Similarly, Green Party leader Elizabeth May has said her MPs will be prepared to support any party that “takes the climate crisis seriously.”
What is less clear is which party a minority Conservative administration would be able to easily rely on for support in Parliament. The Bloc has made clear they will not form any coalition with any other party, and will only vote for bills, budgets and motions that come before Parliament if the party deems them to be “in Québec’s best interests”. However, Bloc MPs did work with former Prime Minister Stephen Harper’s Conservatives when they ran the country as a minority from 2006 to 2011.

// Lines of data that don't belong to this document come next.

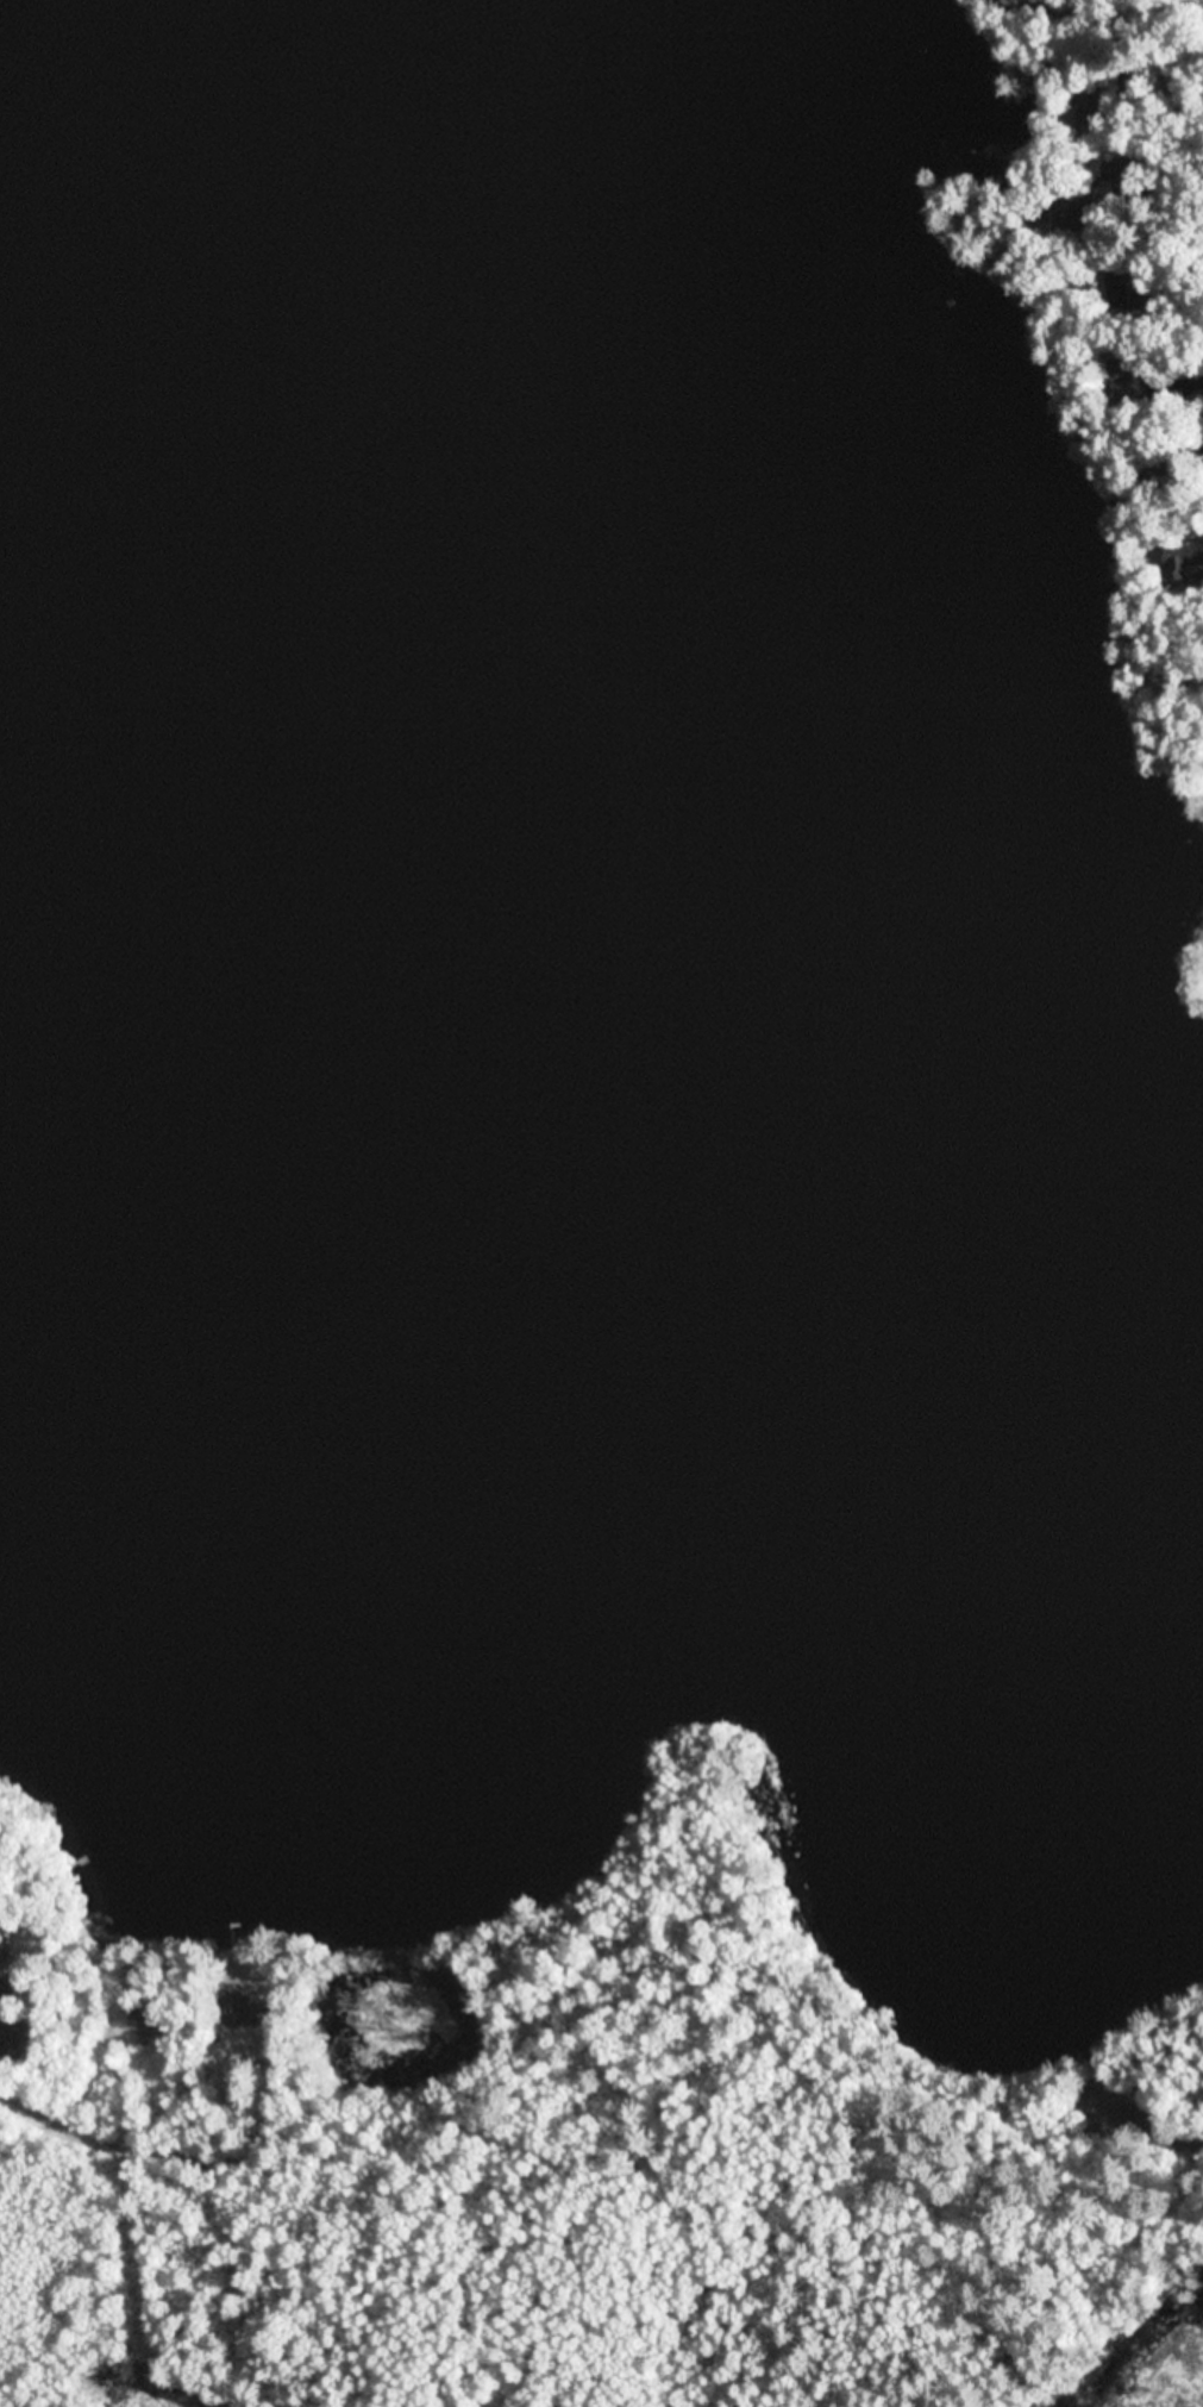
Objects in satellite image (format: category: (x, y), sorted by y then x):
building: (1116, 283)
building: (1128, 380)
building: (1186, 561)
building: (1, 1955)
building: (246, 2010)
building: (147, 2017)
building: (19, 2036)
road: (190, 2117)
road: (1132, 2176)

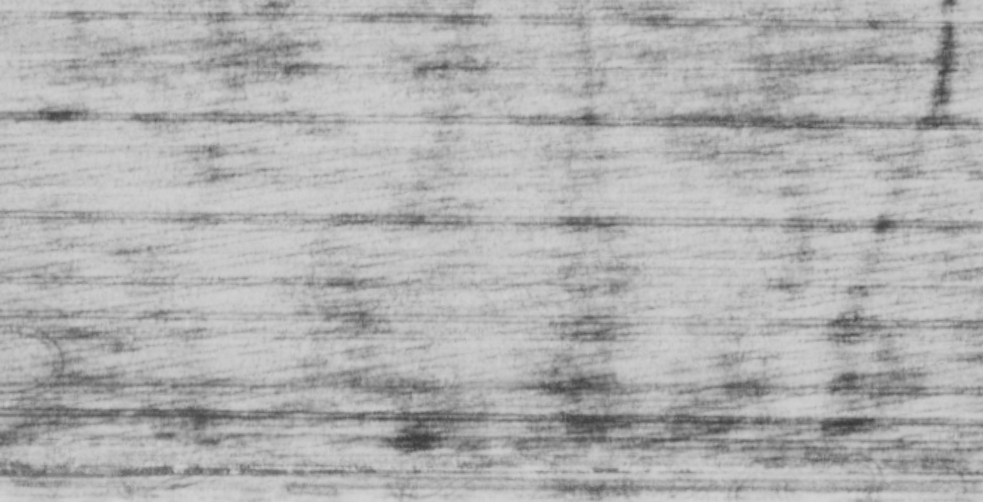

Scheer has attempted to raise fears of what a Liberal-NDP coalition government could look like in an attempt to turn Tory voters out.
In Winnipeg on Monday, the Conservative leader told reporters that “only a Conservative majority government can prevent a government with Justin Trudeau as the spokesman but the NDP calling the shots.”
Scheer also spent much of the day Friday defending his entirely made-up claim that a Trudeau minority relying on New Democrat support would hike the country’s federal sales tax by 2.5points, something that neither party has ever discussed doing.
When confronted by journalists over the claim on a campaign stop in Fredericton, N.B., Scheer doubled down, saying, “It’s not misinformation at all. Justin Trudeau did a lot of things that wasn’t in his platform after 2015. And so you’ll pardon me if I don’t trust him on that.”